Riformare la scuola era una necessità
Riformare la scuola, in un momento in cui la competizione si gioca su scala globale, era una necessità assoluta, per consentire al paese e ai suoi giovani di risalire posizioni.
Mentre tutto intorno il mondo corre, la scuola italiana era ferma al palo, e acuiva in modo abnorme la differenza di preparazione tra i nostri giovani e i giovani europei. Uno scenario che, se fino a qualche anno fa poteva non preoccupare, dovrebbe allarmare sempre di più oggi che gli scenari sono globali e che le giovani generazioni si trovano a competere su scala internazionale con paesi e popoli che investono di più e meglio in formazione di ogni livello.

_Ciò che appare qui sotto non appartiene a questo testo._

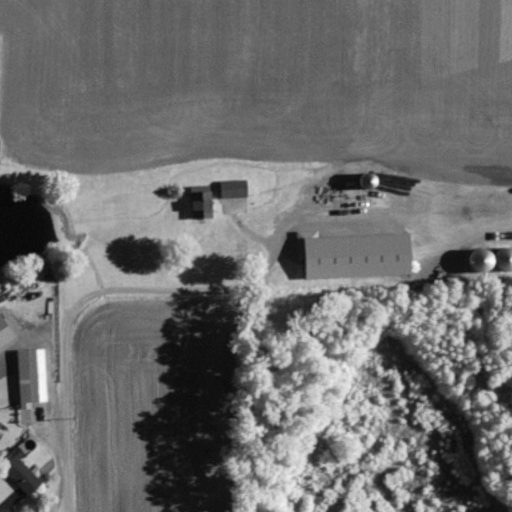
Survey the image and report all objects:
building: (234, 188)
building: (203, 199)
building: (358, 255)
road: (82, 298)
building: (5, 332)
building: (32, 376)
building: (20, 471)
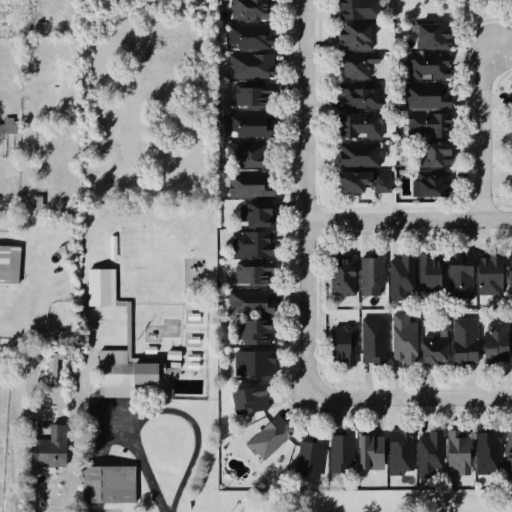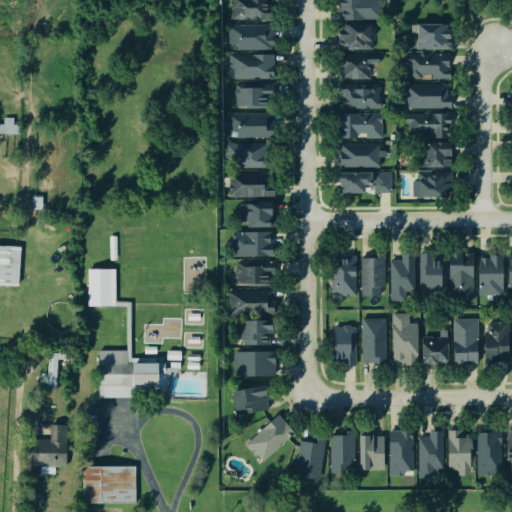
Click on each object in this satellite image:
building: (356, 10)
building: (245, 11)
park: (457, 14)
building: (352, 38)
building: (430, 38)
building: (248, 39)
building: (248, 67)
building: (355, 67)
building: (425, 68)
building: (249, 97)
building: (424, 97)
building: (357, 98)
building: (248, 127)
building: (358, 127)
building: (425, 127)
road: (483, 132)
building: (244, 156)
building: (357, 156)
building: (431, 156)
building: (361, 184)
building: (246, 187)
building: (427, 187)
road: (306, 201)
building: (37, 203)
building: (256, 216)
road: (409, 220)
building: (250, 246)
building: (112, 248)
building: (9, 266)
building: (8, 267)
building: (507, 273)
building: (427, 274)
building: (251, 276)
building: (341, 277)
building: (370, 277)
building: (458, 277)
building: (487, 277)
building: (399, 278)
building: (101, 288)
building: (99, 289)
building: (248, 304)
building: (193, 317)
building: (250, 334)
building: (511, 338)
building: (193, 340)
building: (371, 342)
building: (402, 342)
building: (462, 343)
building: (493, 345)
building: (342, 347)
building: (150, 350)
building: (431, 352)
building: (173, 356)
building: (252, 365)
building: (192, 366)
building: (48, 372)
building: (123, 376)
building: (248, 402)
road: (410, 402)
road: (110, 422)
road: (134, 433)
building: (269, 438)
building: (267, 440)
building: (47, 447)
building: (456, 453)
building: (339, 454)
building: (398, 454)
building: (507, 454)
building: (367, 455)
building: (428, 455)
building: (487, 455)
building: (310, 458)
building: (307, 463)
road: (188, 470)
road: (16, 479)
building: (105, 486)
building: (108, 487)
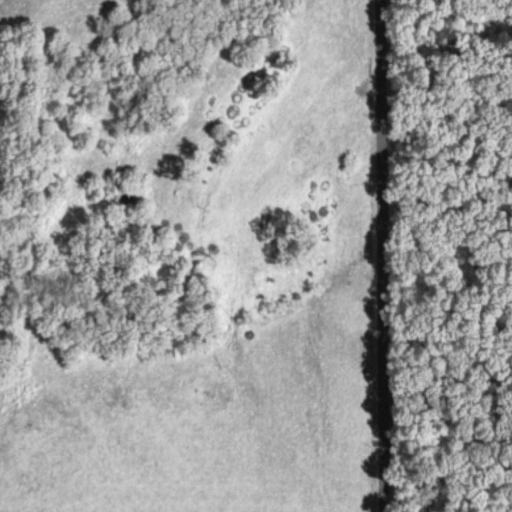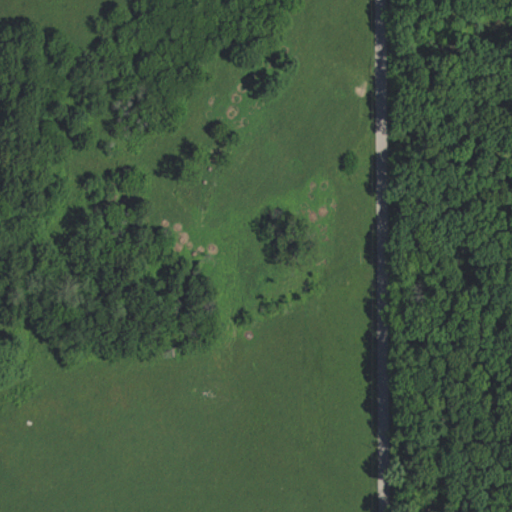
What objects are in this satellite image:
road: (379, 256)
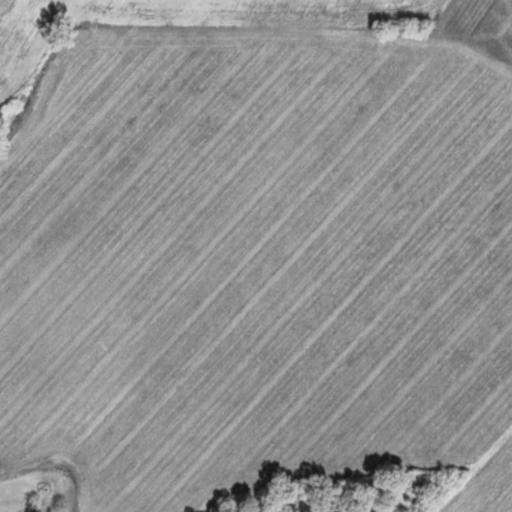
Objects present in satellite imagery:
building: (33, 506)
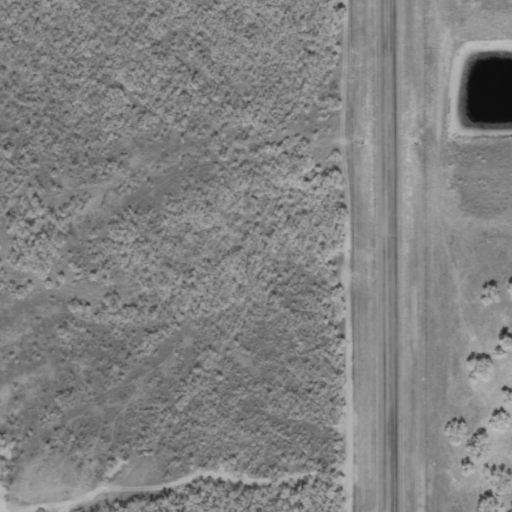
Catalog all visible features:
road: (389, 256)
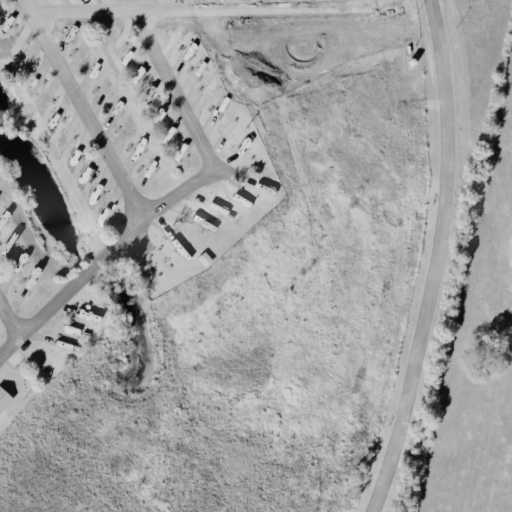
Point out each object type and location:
road: (252, 4)
road: (86, 10)
road: (91, 110)
road: (173, 204)
building: (202, 258)
road: (436, 259)
road: (11, 341)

La riforma voluta da Renzi e approvata in via definitiva ieri era, dunque, fondamentale, così come positivi sono alcuni dei suoi punti fermi: investire di più e meglio in istruzione, usare la scuola privata come elemento per aumentare la competitività del sistema, rafforzare responsabilità e posizioni dei dirigenti scolastici, consentire, finalmente, una piena attuazione dell’autonomia, assumere centomila docenti, valutandone, e dio sa quanto ce ne sia bisogno, il merito. Era ora.

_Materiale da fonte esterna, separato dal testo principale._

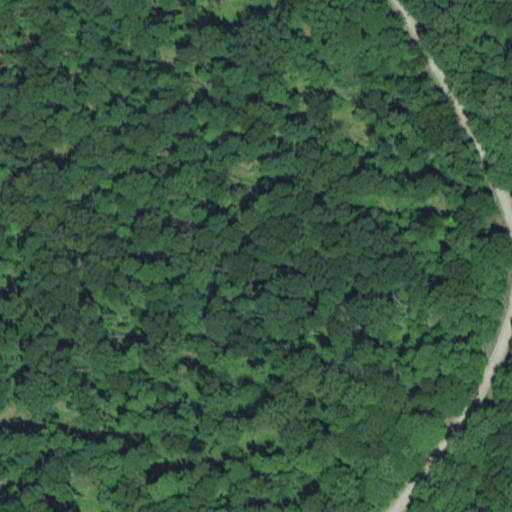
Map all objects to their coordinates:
road: (495, 252)
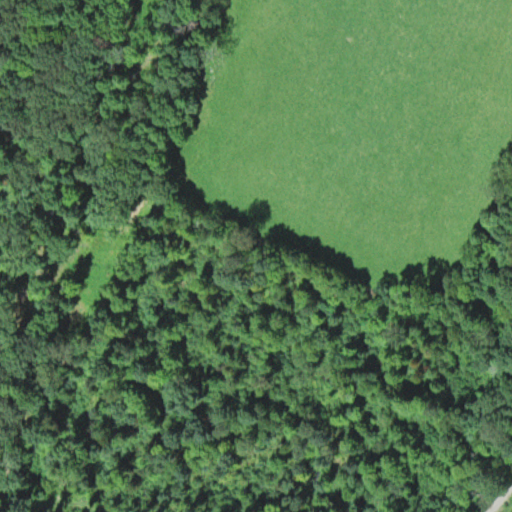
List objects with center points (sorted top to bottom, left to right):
road: (500, 498)
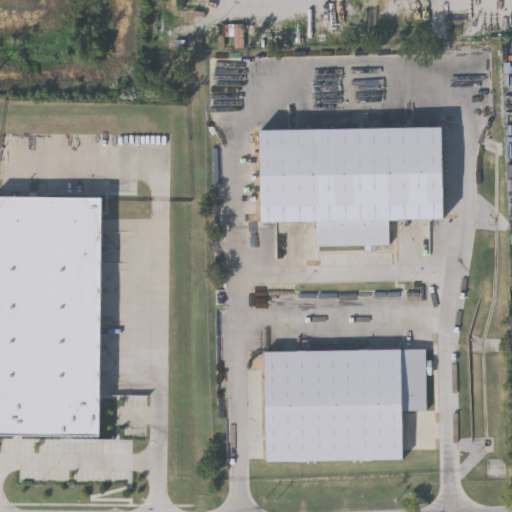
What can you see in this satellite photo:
road: (267, 5)
road: (351, 80)
building: (350, 179)
road: (159, 261)
road: (346, 265)
building: (51, 316)
road: (343, 322)
building: (398, 345)
building: (340, 402)
building: (372, 448)
building: (316, 454)
road: (102, 463)
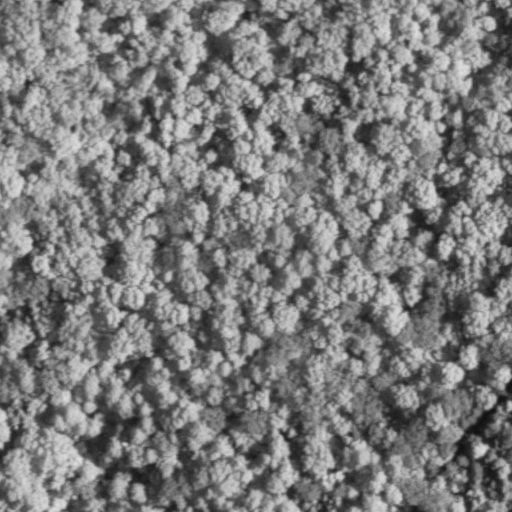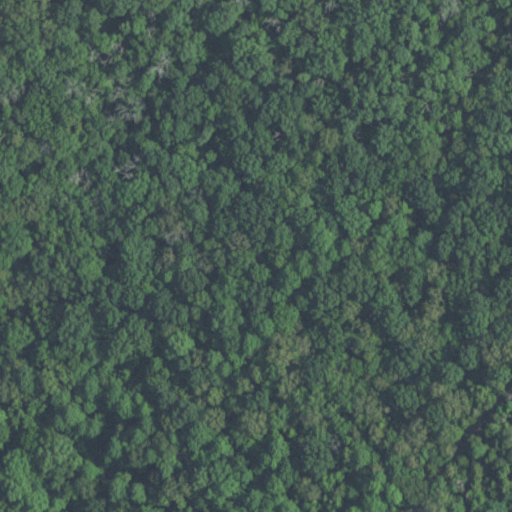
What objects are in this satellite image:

Nessuno, da oggi, potrà rifuggire alle proprie responsabilità: il sistema mette al centro la qualità della formazione, quindi, lo studente e un comparto pubblico fondamentale non potrà più essere uno stipendificio. Renzi l’aveva detto e promesso fin da subito: la forza di un paese e le prospettive del proprio futuro passano anche dalla qualità della scuola. A questo punto, il passo è fatto. Sta agli operatori e agli utenti, adesso, sfruttare le opportunità di una riforma per rendere la macchina veloce e in grado di stare al passo con i tempi. L’Italia non può permettersi di perdere altro tempo.